5回無失点で球団76年ぶりの新人開幕勝利投手
肉体的にパワーアップしても、技術に結びつけるのは簡単ではない。ロッテのドラフト2位ルーキー・毛利海大投手は、能力の片りんを示しつつ、プロの厳しさも味わっている。16試合目の先発マウンドとなった9日の楽天戦(ZOZOマリンスタジアム)は4回4失点で降板。勝敗はつかなかったものの、3試合連続で4失点を喫し、早いイニングでの降板と試練が続く。
「長いシーズンを経験するのが初めてなので、普段かかってこないような負荷が、今まで以上にかかってきているところがあります。シーズンが進むにつれて、どんどん全身がきつくなっていく。精神面も同じです。まだ新人で体も弱いですし、強くしていかないといけない。体の回復をメインに考えながらやっています」
即戦力の期待を受けて明大から入団した左腕は、開幕投手に抜てきされた3月27日の西武戦(同)で5回無失点。球団76年ぶりの新人開幕勝利投手となり、鮮烈なデビューを飾った。続く4月3日のソフトバンク戦(同)も7回2失点と好投。

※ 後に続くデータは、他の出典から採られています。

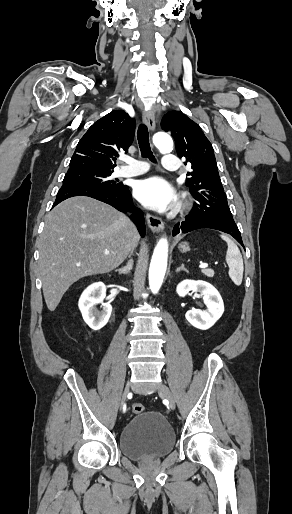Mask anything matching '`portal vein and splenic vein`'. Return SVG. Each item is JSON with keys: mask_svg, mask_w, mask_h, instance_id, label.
Segmentation results:
<instances>
[{"mask_svg": "<svg viewBox=\"0 0 292 514\" xmlns=\"http://www.w3.org/2000/svg\"><path fill=\"white\" fill-rule=\"evenodd\" d=\"M105 254H110V252H108V250H106ZM208 264H201V266H199V268H207Z\"/></svg>", "mask_w": 292, "mask_h": 514, "instance_id": "portal-vein-and-splenic-vein-1", "label": "portal vein and splenic vein"}]
</instances>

だが、同15日の日本ハム戦(同)で3回5失点KOされると、以降は打ち込まれる試合も出てきた。
その要因の1つについて「開幕の頃は体が元気でした。それと自分のデータが相手にないので、抑えられた部分があります。徐々にデータが出てきて、自分の癖や球種を含めて“裸”にされて、対策もされていると思います」と説明。もちろん、毛利も対抗するため「相手打者についてアナリストに聞きながら、相手が嫌がるコースを攻めたりしています」と研究に余念がない。
肉体面もプロ仕様に強化を図っている。プロ1年目ということもあり、無理をさせず、登板間隔を空けて調整することが多い。ウエートトレーニングに割く時間も十分あり「だいぶ、いじめられています」と苦笑いする。食事面も「大学までと全然違う。量も増えましたし、質が変わった。栄養管理士さんに何を食べたら効果的か聞きながらやっています」と工夫し、ゼリーなどの間食で空腹の時間がないように取り組んでいる。
その成果もあって体つきは変わってきた。入寮時、74キロだった体重は現在82キロ。8キロもボリュームアップしている。「体も少しずつ上がってきて、平均球速は1、2キロ上がってきていると思う」と手応えをつかんだ一方、変わってきた体に「合わせていく作業がなかなか大変です」と不安点を挙げた。
ここまで16試合に登板し3勝5敗、防御率5.21
「体が変わってきている分、ちょっと自分で扱いきれていない部分があります。どうしても細かいコントロールとか、対応できていないところがあるんです。体に合わせていくには投げるしかない。普段のキャッチボールだったり、ブルペンに入る回数を増やしたり、徐々に慣れさせていくという感じでやっています」
6月10日の中日との交流戦(同)では初回に5失点。その後も立ち直れず3回10失点と屈辱的なKOを経験し、精神面も見直した。「初回に5点取られて、引きずってしまいました。自分は失点した次の回に、また失点することが多い。これ以上失点しないようにと考えすぎてボール先行になっていました」。悪循環を解消するために意識したのは、気持ちの切り替え。また一から、ストライクゾーンでの勝負を心がけるようにしている。
10失点した試合後には2軍落ちも味わい、試行錯誤を続けながら、毎月1軍での登板は続いている。ここまで16試合に登板して3勝5敗、防御率5.21(10日現在)。開幕直後の投球を考えれば、物足りなさを感じる部分もあるが、ルーキーに多くを望むのは酷だろう。
「まずは怪我なくシーズンを戦い抜きたい。新人なのに使ってもらっている。本当にいい経験をさせてもらっています。なので絶対に怪我しないようにしっかりやって、シーズン通してしっかり戦えるように頑張りたいなと思います」
今は初めてのプロ野球のシーズンを戦いながら、飛躍に向けて必死に汗を流す時期。たくましさを増す肉体を思い通りに扱えるようになれば、スケールアップした毛利を見られるだろう。